Parteitag:Zum Wohle des Bezirks

Ministerpräsident Seehofer fordert Ruhe in der Münchner CSU

Von Heiner Effern

Der Münchner CSU-Chef Ludwig Spaenle pflegt ein Image als markiger Polterer, Zwischentöne kommen in diesem Profil eher nicht vor. Schon gar nicht, wenn es um die Bewertung des Bezirksparteitags am Montagabend im Hofbräukeller geht. Als Zeichen der Geschlossenheit, der Stärke, wertet er diesen, mit einem eindeutigen Mandat für ein "Weiter so". Parteichef und Ministerpräsident Horst Seehofer kann auch die leisen Töne, am Montagabend aber war seine Botschaft laut und deutlich: Er wünscht sich Ruhe in München vor den anstehenden Wahlen, keine Ränkespiele um Posten, auf keinen Fall ein "Weiter so".

Am Ende seiner Rede appellierte Seehofer: "Steht zusammen! Haltet zusammen!" In Richtung von Bezirkschef Spaenle und dessen Stellvertreter Georg Eisenreich formulierte er eine außergewöhnliche Bitte. Sie sollten ihren Münchner Parteikollegen, den Landtagsabgeordneten und Vize-Generalsekretär Markus Blume, nicht als "Gefahr" sehen, sondern als "Chance".

Nun kam Seehofer sicher nicht als Bittsteller, hinter dem freundlichen Satz steckt eine Drohung: Hände weg von Blume, dem er eine große Karriere zutraut. Hintergrund sind einfache mathematische Berechnungen. Der Bezirk wird nach der Landtagswahl 2018 auch nicht mehr als zwei Posten im Kabinett erhalten. Die beanspruchen Kultusminister Spaenle und sein Staatssekretär und Münchner Partei-Vize Georg Eisenreich für sich. Da stört Blume womöglich, und nun lässt der Ministerpräsident auch noch deutliche Sympathien für die Münchner Abgeordnete Mechthilde Wittmann erkennen. Die Arithmetik: Vier Münchner, zwei Plätze. Zwei gewinnen, zwei verlieren.

Es könnte also helfen, wenn Wittmann für die nächste Landtagswahl keinen Stimmkreis mehr erhält. Dieser Plan soll kursieren, ein deutliches Zeichen dafür waren die Vorstandswahlen in Wittmanns Heimatkreis. Schon im Vorfeld stand eine Mehrheit gegen sie, Wittmann verzichtete auf eine Kandidatur als Vorsitzende. Was Blume betrifft, interpretiert die Münchner Spitze Seehofers Ausspruch positiv. Der könne auch bedeuten, dass die Kabinettsplätze von Spaenle und Eisenreich sicher seien. Blume sei keine Gefahr, weil er nach der Bundestagswahl Andreas Scheuer als Generalsekretär beerben werde, da dieser als Minister nach Berlin wechseln werde. Schon gibt es nur noch zwei Kandidaten für zwei Posten.

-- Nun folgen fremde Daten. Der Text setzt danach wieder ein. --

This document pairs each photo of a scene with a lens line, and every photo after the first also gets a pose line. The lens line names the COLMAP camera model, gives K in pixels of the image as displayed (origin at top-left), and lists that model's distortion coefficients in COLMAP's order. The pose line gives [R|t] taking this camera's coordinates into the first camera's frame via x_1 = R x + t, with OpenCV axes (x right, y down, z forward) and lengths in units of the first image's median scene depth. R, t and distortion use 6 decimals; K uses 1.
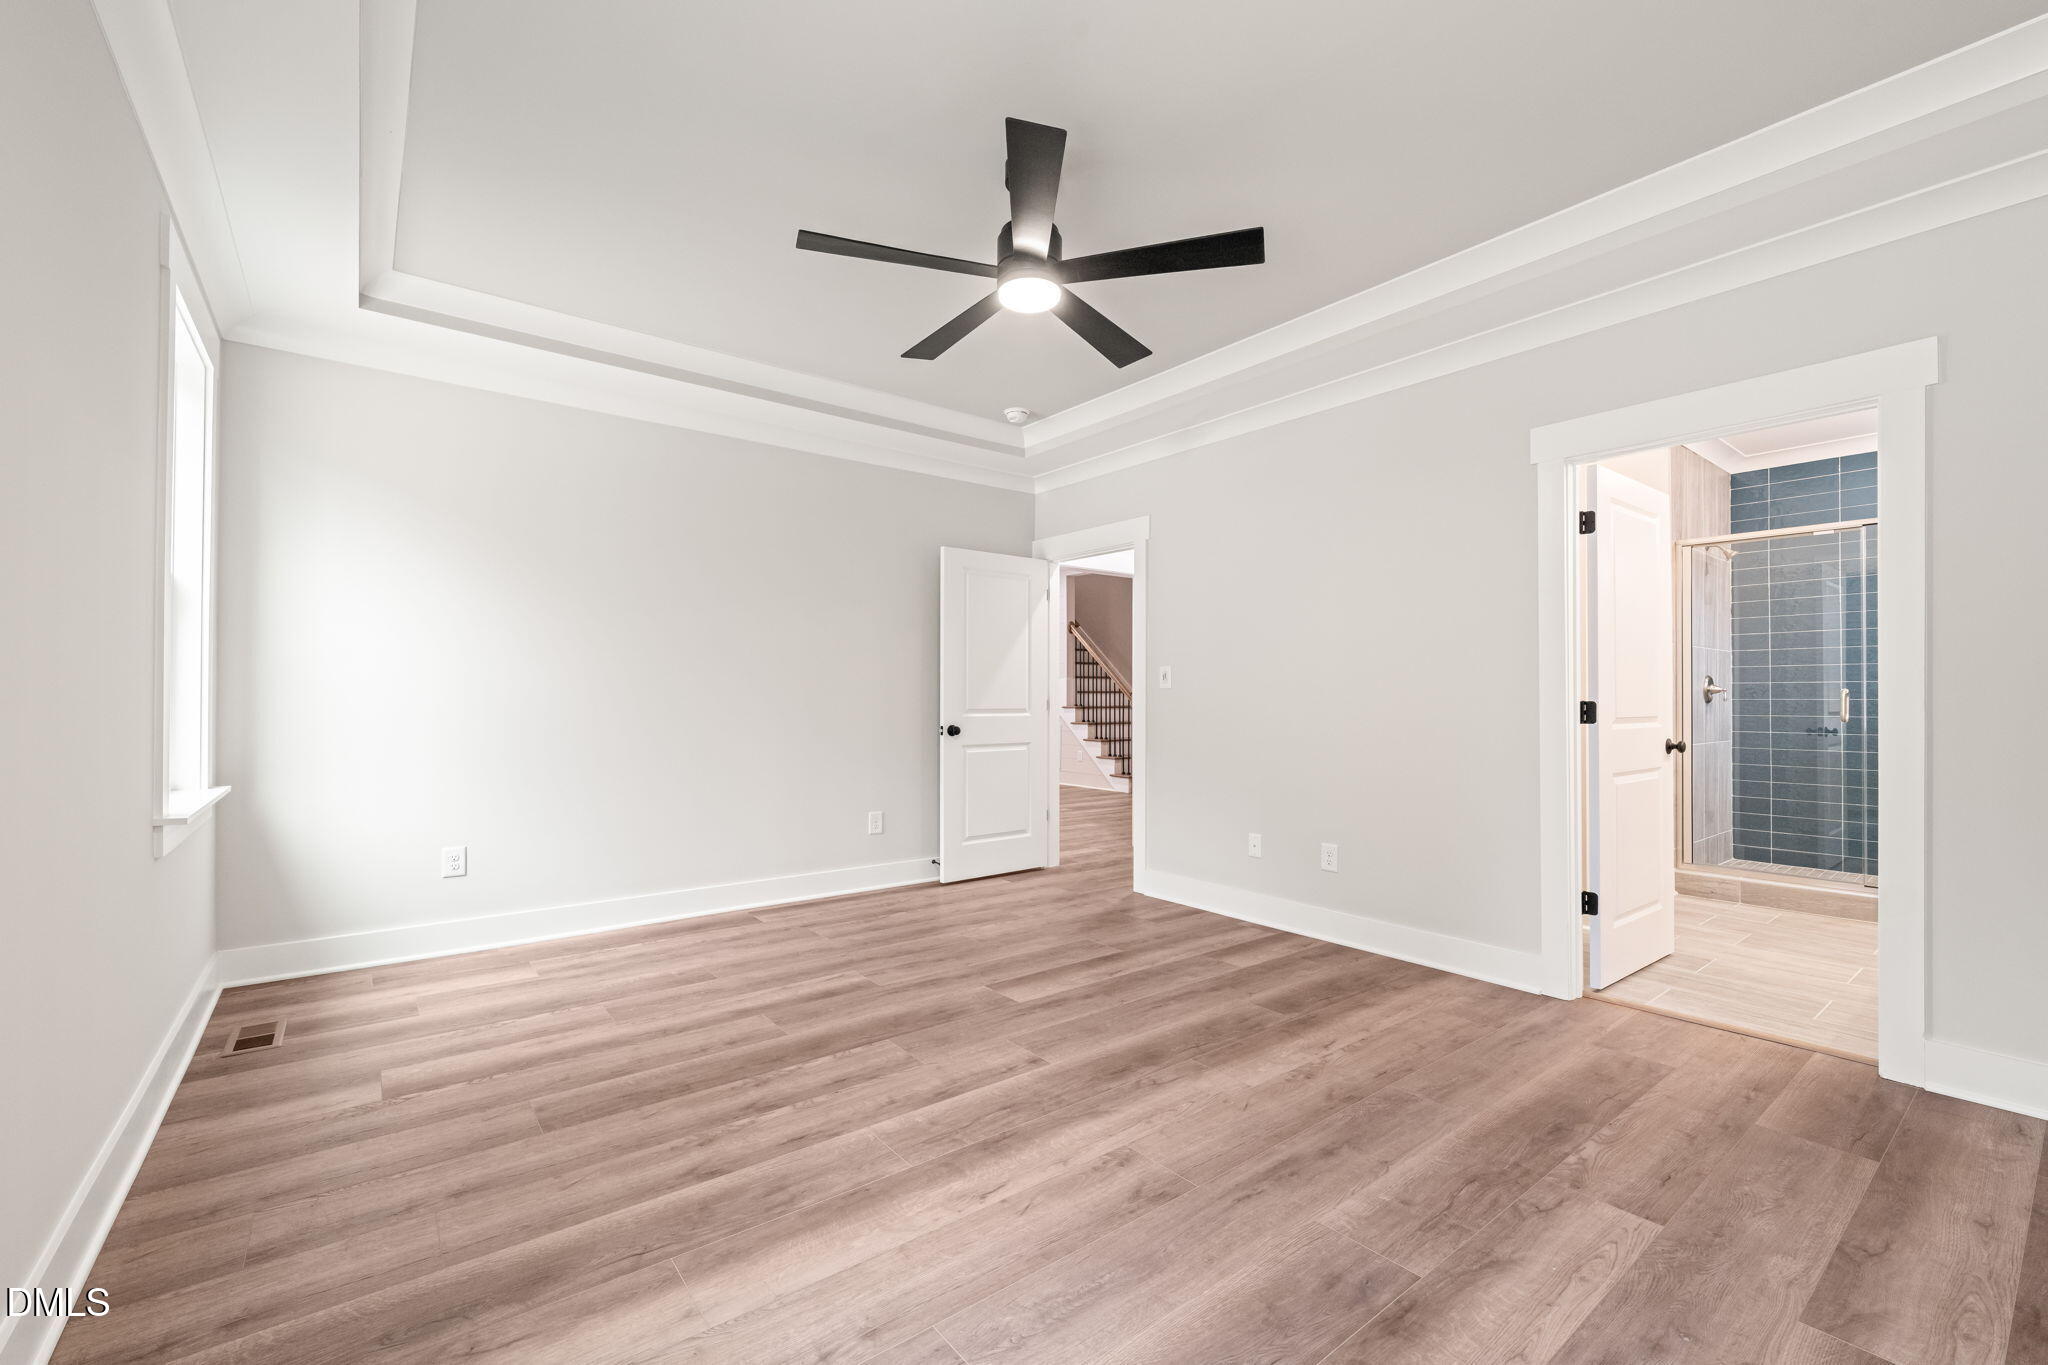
lens RADIAL K [[836.7, 0, 995.4], [0, 836.7, 694.2], [0, 0, 1]] dist [0.001244, 0.000239]
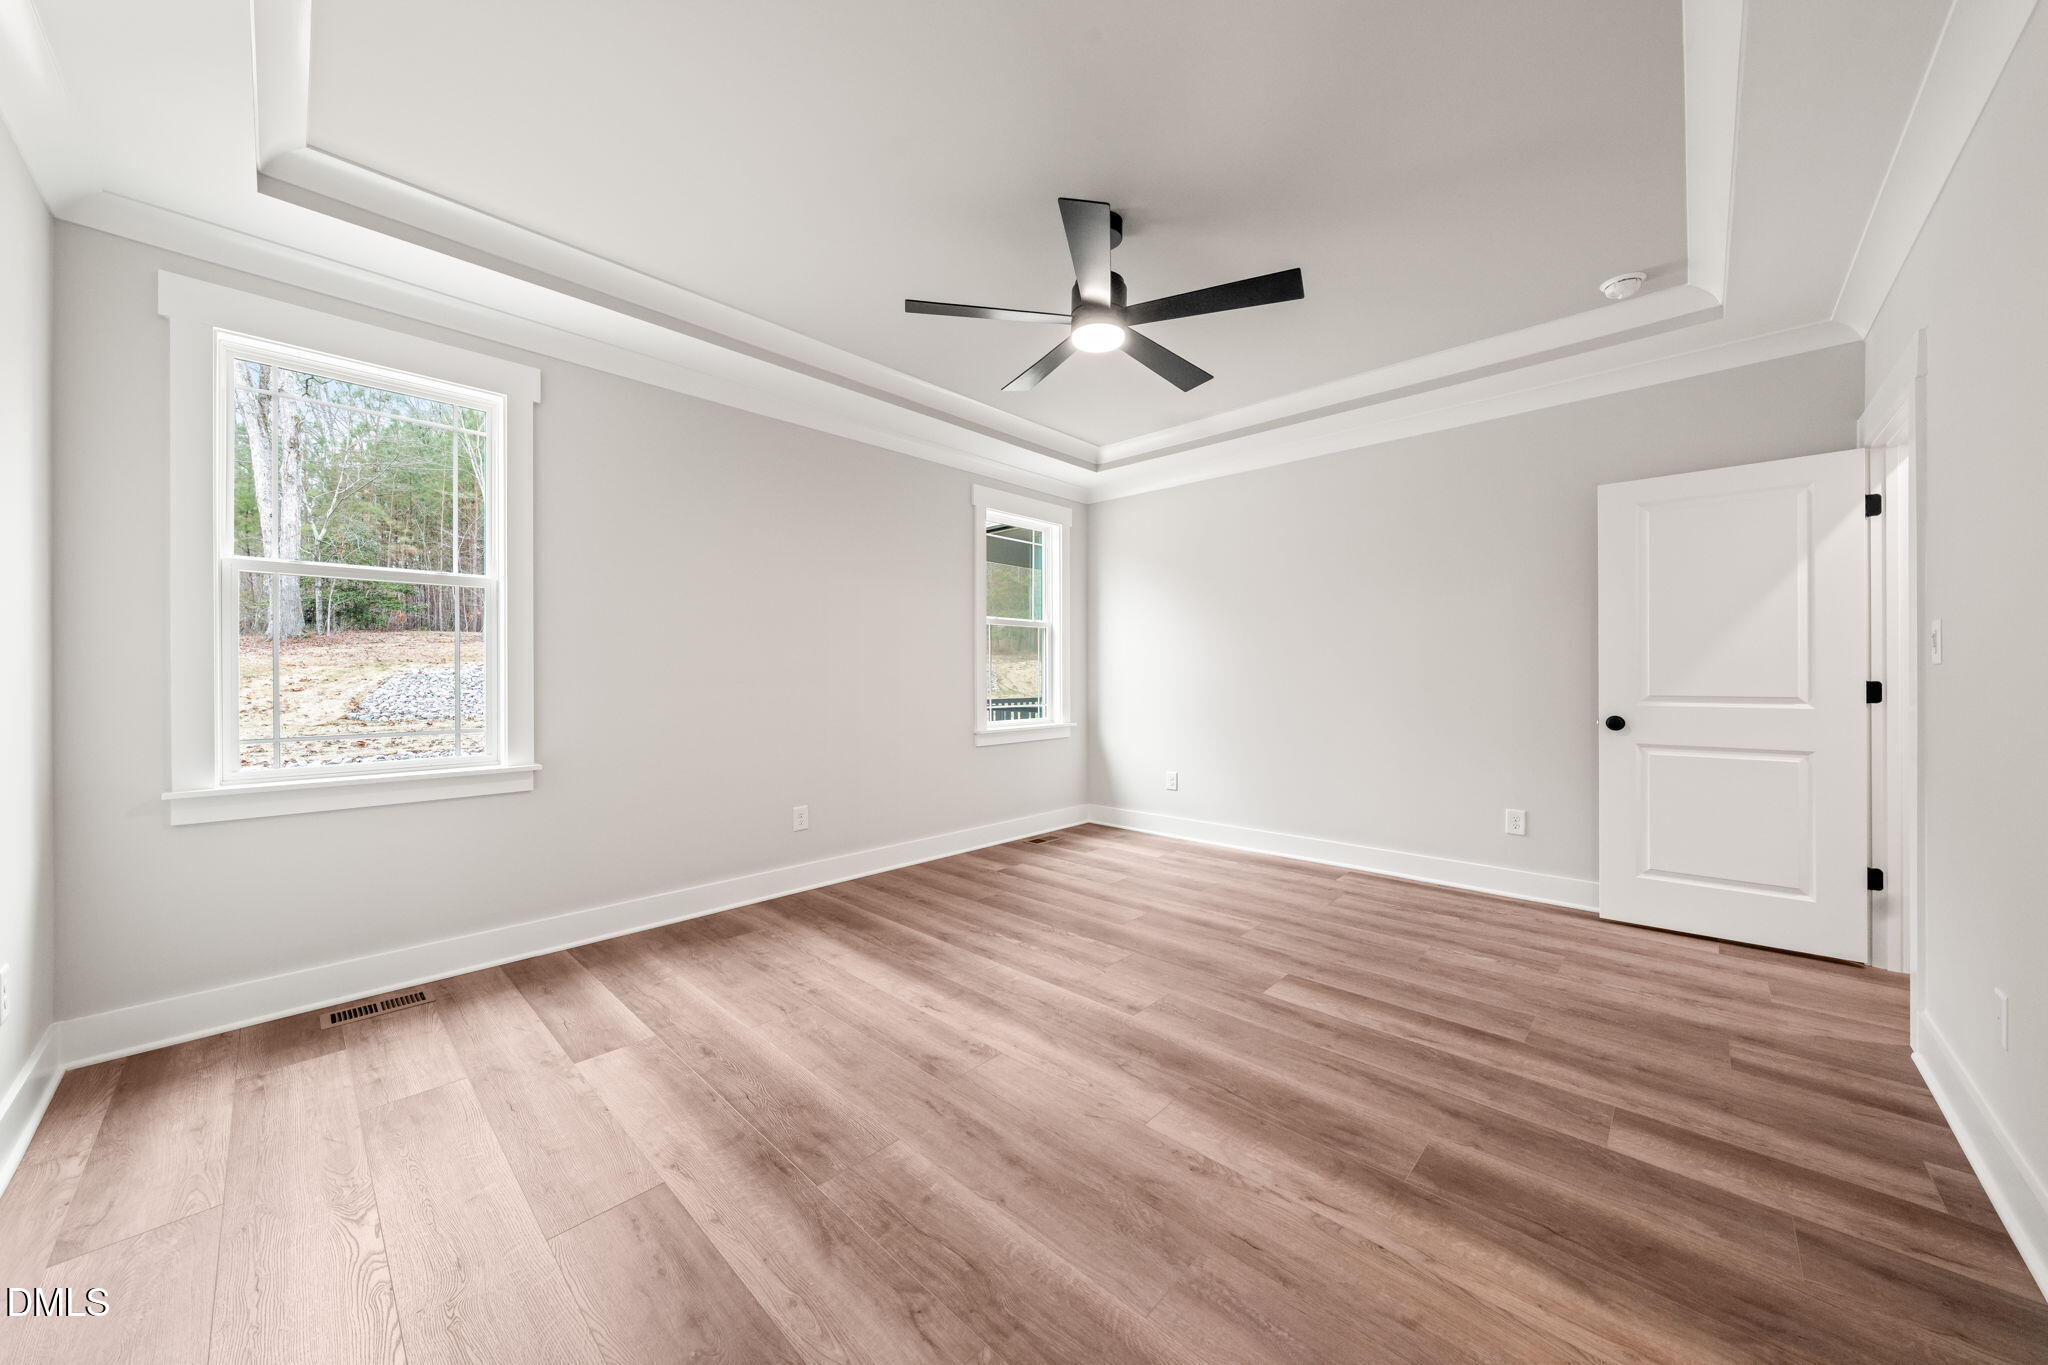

Natürlich rechnet offiziell in der Münchner CSU-Spitze niemand so. Trotzdem pflegt man auch dort höhere Mathematik: Wie gut die Stimmung im Verband sei, zeigten die Ergebnisse der Wahlen zum Bezirksvorstand am Montag. Chef Spaenle (89,8 Prozent) und Vize Eisenreich (82,96) schnitten gut ab, noch besser Bürgermeister Josef Schmid (92,9), ebenfalls Stellvertreter. Kein Hauch von Kritik an den starken drei, die in München den Ton angeben und, wie Kritiker ihnen unterstellen, die Posten vergeben? Blickt man auf die Ja-Stimmen, fällt zumindest einer ab. Eisenreich erhielt nur 60 positive Voten von 89 Delegierten, das entspricht 67,42 Prozent. Die Lücke zum tatsächlichen Ergebnis erklärt er mit einen Zufall. Gerade bei ihm hätten elf Delegierte versäumt, ihren Zettel abzugeben. Einer aus der Parteispitze führt die mangelnde Zustimmung für Eisenreich aber auch darauf zurück, dass dieser manchem auf die Zehen steigen musste, zum Wohle des Bezirks. Und Seehofers Einschreiten sieht man entspannt: Das sei dessen Ärger geschuldet, dass die Münchner sich so früh für dessen Rivalen Markus Söder als nächsten Ministerpräsidenten ausgesprochen hätten. Und Personalien, sagt Bezirkschef Spaenle, kläre man in München selbst.